(Dataset excerpts)
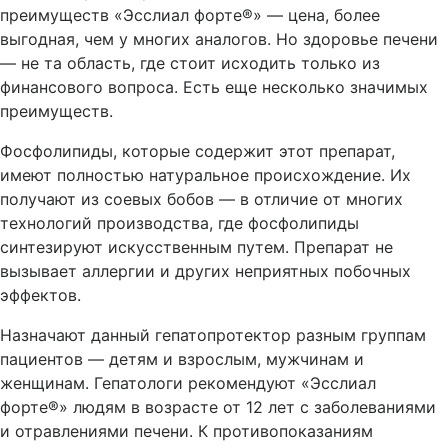
преимуществ «Эсслиал форте®» — цена, более
выгодная, чем у многих аналогов. Но здоровье печени
— не та область, где стоит исходить только из
финансового вопроса. Есть еще несколько значимых
преимуществ.
Фосфолипиды, которые содержит этот препарат,
имеют полностью натуральное происхождение. Их
получают из соевых бобов — в отличие от многих
технологий производства, где фосфолипиды
синтезируют искусственным путем. Препарат не
вызывает аллергии и других неприятных побочных
эффектов.
Назначают данный гепатопротектор разным группам
пациентов — детям и взрослым, мужчинам и
женщинам. Гепатологи рекомендуют «Эсслиал
форте®» людям в возрасте от 12 лет с заболеваниями
и отравлениями печени. К противопоказаниям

(Exercise description)
When repeating the entries, leave out every picture and keep the rest exact.

(Answer for this exercise)
преимуществ «Эсслиал форте®» — цена, более
выгодная, чем у многих аналогов. Но здоровье печени
— не та область, где стоит исходить только из
финансового вопроса. Есть еще несколько значимых
преимуществ.
Фосфолипиды, которые содержит этот препарат,
имеют полностью натуральное происхождение. Их
получают из соевых бобов — в отличие от многих
технологий производства, где фосфолипиды
синтезируют искусственным путем. Препарат не
вызывает аллергии и других неприятных побочных
эффектов.
Назначают данный гепатопротектор разным группам
пациентов — детям и взрослым, мужчинам и
женщинам. Гепатологи рекомендуют «Эсслиал
форте®» людям в возрасте от 12 лет с заболеваниями
и отравлениями печени. К противопоказаниям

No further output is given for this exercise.